EXERCISE DATA:
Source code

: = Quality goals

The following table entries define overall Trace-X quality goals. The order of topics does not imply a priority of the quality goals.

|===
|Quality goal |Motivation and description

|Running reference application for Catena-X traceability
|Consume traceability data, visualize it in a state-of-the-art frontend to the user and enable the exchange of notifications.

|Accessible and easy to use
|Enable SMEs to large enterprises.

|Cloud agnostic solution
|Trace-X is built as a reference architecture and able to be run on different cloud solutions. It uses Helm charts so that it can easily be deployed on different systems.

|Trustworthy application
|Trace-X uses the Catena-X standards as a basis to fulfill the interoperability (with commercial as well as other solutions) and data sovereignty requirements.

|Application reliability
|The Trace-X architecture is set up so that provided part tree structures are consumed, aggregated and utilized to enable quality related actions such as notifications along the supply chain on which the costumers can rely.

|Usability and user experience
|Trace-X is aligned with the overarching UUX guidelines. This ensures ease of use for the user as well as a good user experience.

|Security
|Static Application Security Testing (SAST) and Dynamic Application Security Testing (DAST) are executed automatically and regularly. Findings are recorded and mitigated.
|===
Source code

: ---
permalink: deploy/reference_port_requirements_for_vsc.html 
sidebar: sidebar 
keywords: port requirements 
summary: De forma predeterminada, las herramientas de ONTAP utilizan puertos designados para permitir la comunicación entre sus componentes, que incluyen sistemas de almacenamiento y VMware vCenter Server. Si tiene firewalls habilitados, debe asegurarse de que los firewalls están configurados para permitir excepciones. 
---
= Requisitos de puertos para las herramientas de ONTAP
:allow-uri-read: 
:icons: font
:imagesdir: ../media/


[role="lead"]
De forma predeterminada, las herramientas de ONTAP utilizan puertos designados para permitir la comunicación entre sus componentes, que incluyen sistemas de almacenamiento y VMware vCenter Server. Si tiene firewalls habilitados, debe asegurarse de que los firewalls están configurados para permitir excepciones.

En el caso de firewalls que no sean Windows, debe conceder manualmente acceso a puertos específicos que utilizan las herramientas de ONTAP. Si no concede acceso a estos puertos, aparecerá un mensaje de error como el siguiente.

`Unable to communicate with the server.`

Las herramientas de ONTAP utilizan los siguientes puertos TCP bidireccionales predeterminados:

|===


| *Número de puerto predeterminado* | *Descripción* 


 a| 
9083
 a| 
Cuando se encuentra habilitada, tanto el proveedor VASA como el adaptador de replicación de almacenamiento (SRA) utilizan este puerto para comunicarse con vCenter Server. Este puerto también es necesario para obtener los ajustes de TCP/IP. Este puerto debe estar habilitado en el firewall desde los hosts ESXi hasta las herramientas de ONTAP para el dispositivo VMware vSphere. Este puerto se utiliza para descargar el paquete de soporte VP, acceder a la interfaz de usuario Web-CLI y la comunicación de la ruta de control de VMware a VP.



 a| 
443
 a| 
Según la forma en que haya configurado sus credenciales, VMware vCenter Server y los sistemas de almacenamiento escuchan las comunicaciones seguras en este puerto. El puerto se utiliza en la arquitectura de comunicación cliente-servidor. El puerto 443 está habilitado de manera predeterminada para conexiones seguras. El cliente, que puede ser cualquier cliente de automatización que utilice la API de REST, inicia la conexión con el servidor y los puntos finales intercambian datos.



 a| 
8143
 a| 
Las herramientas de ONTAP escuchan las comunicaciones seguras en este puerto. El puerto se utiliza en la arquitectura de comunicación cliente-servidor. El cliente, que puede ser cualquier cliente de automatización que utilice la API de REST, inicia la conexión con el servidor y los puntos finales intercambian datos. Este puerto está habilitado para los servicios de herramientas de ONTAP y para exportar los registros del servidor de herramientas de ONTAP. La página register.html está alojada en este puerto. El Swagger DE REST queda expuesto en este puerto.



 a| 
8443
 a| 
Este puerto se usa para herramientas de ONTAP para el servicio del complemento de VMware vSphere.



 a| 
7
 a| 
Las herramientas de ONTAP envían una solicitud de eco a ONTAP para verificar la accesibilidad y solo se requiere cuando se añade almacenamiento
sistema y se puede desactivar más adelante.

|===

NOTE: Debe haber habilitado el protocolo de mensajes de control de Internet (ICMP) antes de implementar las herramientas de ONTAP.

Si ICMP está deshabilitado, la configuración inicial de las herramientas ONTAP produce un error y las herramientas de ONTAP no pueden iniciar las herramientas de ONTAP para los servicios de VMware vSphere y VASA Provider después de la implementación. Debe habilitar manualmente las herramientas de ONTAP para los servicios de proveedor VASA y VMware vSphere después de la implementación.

YOUR OBJECTIVE: Filter the entries above and return only the lines holding "excepciones".

PROBLEM SOLUTION:
summary: De forma predeterminada, las herramientas de ONTAP utilizan puertos designados para permitir la comunicación entre sus componentes, que incluyen sistemas de almacenamiento y VMware vCenter Server. Si tiene firewalls habilitados, debe asegurarse de que los firewalls están configurados para permitir excepciones. 
De forma predeterminada, las herramientas de ONTAP utilizan puertos designados para permitir la comunicación entre sus componentes, que incluyen sistemas de almacenamiento y VMware vCenter Server. Si tiene firewalls habilitados, debe asegurarse de que los firewalls están configurados para permitir excepciones.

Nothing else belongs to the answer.